# [Instructions for the task]
Continue the passage on Davis and the Baltimore Colts, picking up right after its last sentence.

Davis' career could have ended at this juncture if not for having worked out at a playground off Los Angeles' Denker Avenue in the off-season with Gene "Big Daddy" Lipscomb. Lipscomb, a beloved defensive tackle for the Baltimore Colts, was impressed with Davis' athleticism and promised to tell his team about him. Colts GM Don "Red" Kellett was shortly in touch by long-distance telephone.

The Colts invited Davis to training camp ahead of the 1957 NFL season and liked what they saw, tendering him a free agent contract.

The 1957 season would be the best for the 28-year old newcomer jokingly nicknamed "Pops." Davis intercepted 10 passes that season, returning 2 of them for touchdowns, and racked up 219 interception return yards to lead the league — a watched defensive statistic in that era.

Davis was named a first team member of the Associated Press NFL All-Pro Team that season.

Fresh off his All-Pro season, Davis signed with the Colts for 1958 — a contract which paid him $7,000 — the equivalent of approximately $75,000 in 2024. That year Davis had four interceptions, which he returned for a total of 40 yards.

In the 1958 NFL Championship Game against the New York Giants, Davis — despite playing with two broken bones in his right foot — forced one of two first-half fumbles by Giants running back Frank Gifford, both of which led to touchdowns by the Colts. Davis was playing in considerable pain and chose to wear soft basketball shoes instead of stiff cleats in the game. He was forced out of action in the fourth quarter when the pain-numbing shot of Novocain he took ahead of the game began to wear off.

The Colts won 23–17 in overtime in a game remembered in football lore as "The Greatest Game Ever Played". It would be the first of two back-to-back championships for Davis and the Baltimore Colts.

Davis had seven interceptions in the 1959 season, which he returned for 119 yards, including a 57-yard return for a touchdown. In the 1959 NFL Championship Game, the Colts beat the Giants for a second consecutive season, this time by a 31–16 score. In 1960, he had six interceptions which he returned for 32 yards.

==Life after football==

During his travels as an NFL player — and his time at Colts training camp in Westminster, Maryland — Davis bridled at the treatment of black players, particularly when encountering segregated hotels and restaurants.

"I would always scream to get the manager, because I’m in the land of the free and the home of the brave, and I wanted to put them on the spot," Davis recalled. "It was important. I’m a college graduate, veteran, taxpayer."

# [Data extract]
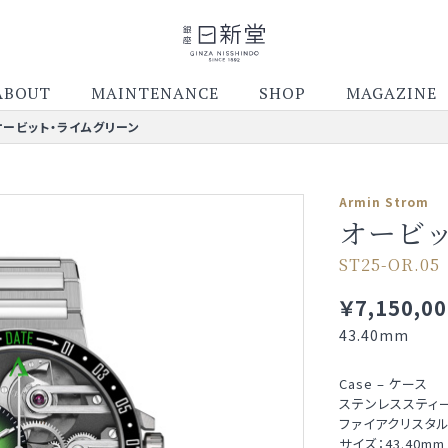
ABOUT
MAINTENANCE
SHOP
MAGAZINE
オービット・ライムグリーン
Armin Strom
オービ
ST25-OR.05
￥7,150,00
43.40mm
Case – ケース
ステンレススティ
ファイアクリスタ
サイズ：43.40mm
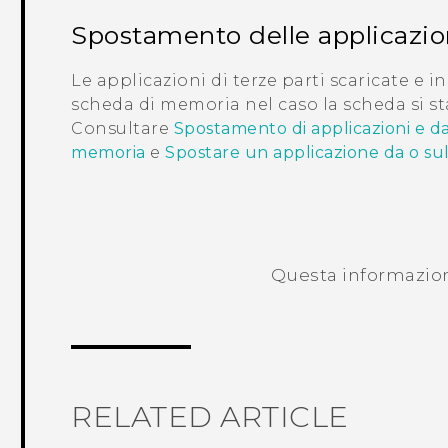
Spostamento delle applicazio
Le applicazioni di terze parti scaricate e i
scheda di memoria nel caso la scheda si 
Consultare
Spostamento di applicazioni e dat
memoria
e
Spostare un applicazione da o su
Questa informazione
RELATED ARTICLE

# [Answer to the exercise]
Davis retired from football at the age of 31, having played four seasons in the NFL, and returned to complete work on a doctorate in education at UCLA. Upon completion of his degree he taught for 25 years at Los Angeles City College, retiring in 1989.

On weekends Davis worked for 36 years as a scout for four NFL teams — the Colts, Miami Dolphins, Cleveland Browns, and Lions. He also obtained periodic work as a movie extra and appeared in television commercials for Texaco and Western Airlines.

After his academic career ended, Davis retired to a 50-acre ranch in rural Oregon with his wife, where he raised sheep, cattle, and llamas.

==Death and legacy==

Milt Davis died at his home in Elmira, Oregon, an unincorporated rural community west of Eugene, of brain cancer on September 29, 2008. He was 79 years old at the time of his death.

Hall of Fame running back Lenny Moore said of his teammate and friend Davis, "Aside from being a great football player, he was a man that knew about life issues and knew how to deal with it. He was a beacon.... He was incredibly respected, both with the white players and the black players."

In his memoir, published three years before Davis' death, Moore left a more detailed account of what Davis had meant to the Colts team during their championship years: "He was a highly educated individual, a tremendous team leader, an excellent safety, and a fierce competitor. Milt was our locker room diplomat, helping many players overcome their differences in troubled times. He entered the League later in life than most, and he was older and well tutored when we got him. I'm happy to say that, to this day, he is a dear friend, and I don't use that term loosely."